Süren savaşa ister 3. Dünya, ister finans kapitalin Doğu ve Batı cephesinin savaşı densin, değişmeyen sonuç şu: Bu gelişme, bugüne kadar hüküm süren sistemleri ve sistem teorilerini alt üst edecek. 

Kapitalizm tekelci sistemden Finans Kapital sistemine geçecek. Uzun vadede yeni dünya sisteminin yasa ve kuralları oluşacak. Bu re-organizasyonun cepheleri Rusya-Çin ve ABD-AB cephesi olacak. Birde bu iki cepheler etrafında kümelenenler. 

Bu tablo her ne kadar 1990’lı yıllar öncesi soğuk savaş dönemini anımsatıyorsa da işin esası 21. Yüzyıl kapitalizminin (Finans kapitalin) dünya egemenlik sitemini yeniden düzenlenmesi olarak görmek gerekiyor. Bu işin insanlık için tehlikesi ise, bu iki cephede bir araya gelen güçlerin demokrasi, insan hakları ve özgürlüklerle bir alakalarının olmaması. 

Tek hedefleri bir dünya imparatorluğunu kurmak. Bu transformasyon görevini, sınır, ülke, dil, din ve ırk mefhumunu tanımayan Finans kapital hanedanlığı, ırkçısından otokratına kadar Finans kapitalin bütün temsilcilerini bir araya getirerek gerçekleştirmek istiyor. 

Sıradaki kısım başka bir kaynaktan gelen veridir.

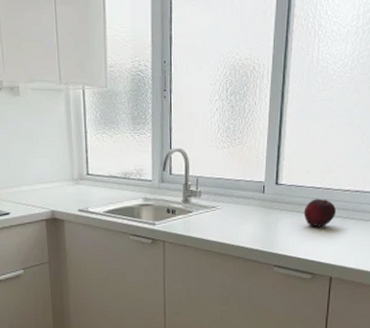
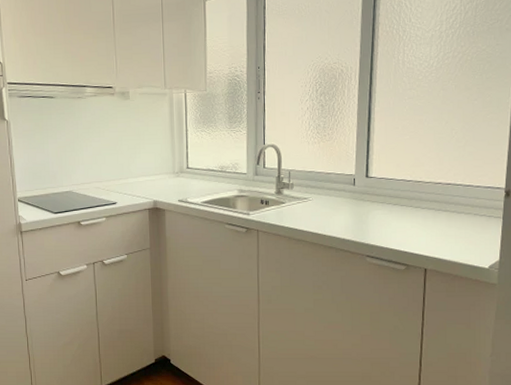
fruit: present [303,198,337,227] -> none [395,191,429,219]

ABD Dışişleri Bakan Yardımcısı Wendy Sherman’ın, "Cumhurbaşkanı Erdoğan, Zeleniskiy'le görüşüp destek ve yardımlarını sundu. Bu durumu sonlandırabilmek için yoğun çalışıyor. Putin'le bir araya gelip gidişatı değiştirmeye çalışıyor. Türkiye'nin sergilediği liderlik ve NATO müttefiklerine sunduğu yoğun destek için minnettarız" sözleri, Kürtleri toplu katletmekten çekinmeyen, IŞİD terör örgütüyle bağlarını koparmayan, ABD’nin öldürdüğü iki IŞİD liderine barınma ve korunma olanağını sunan Erdoğan ve benzeri otoriter liderlerle bir araya gelmekten sakınca görmediklerinin teyidi gibi. 

Putin’in emperyalist emelleri için işlediği insanlık suçunu, aynı emelleri güdenler tarafından mahkûm edilmesi mümkün değil! Finans kapitalin bu iki farklı cephesinin çelişkileri sadece çıkar çelişkileridir. Egemen güçler arası çekişmenin tarihin hiçbir döneminde demokrasi ve özgürlüklere yol açmadığı bilinir. 

İnsanlık, Finans Kapitalin ‘yeni’ dünyasında yaşam alanına ve hakkına sahip olmak istiyorsa, bütün tarihinde yürüttüğü hak mücadelesinin birkaç mislini, fakat egemenlik savaşı yürütenlerin cephesinde yer almadan, yürütmek zorunda olacaktır. Yeni savaş sahasının hem egemen hem de mücadele güçleri 19. Ve 20. Yüzyılın egemen ve mücadele güçlerinden çok farklıdır.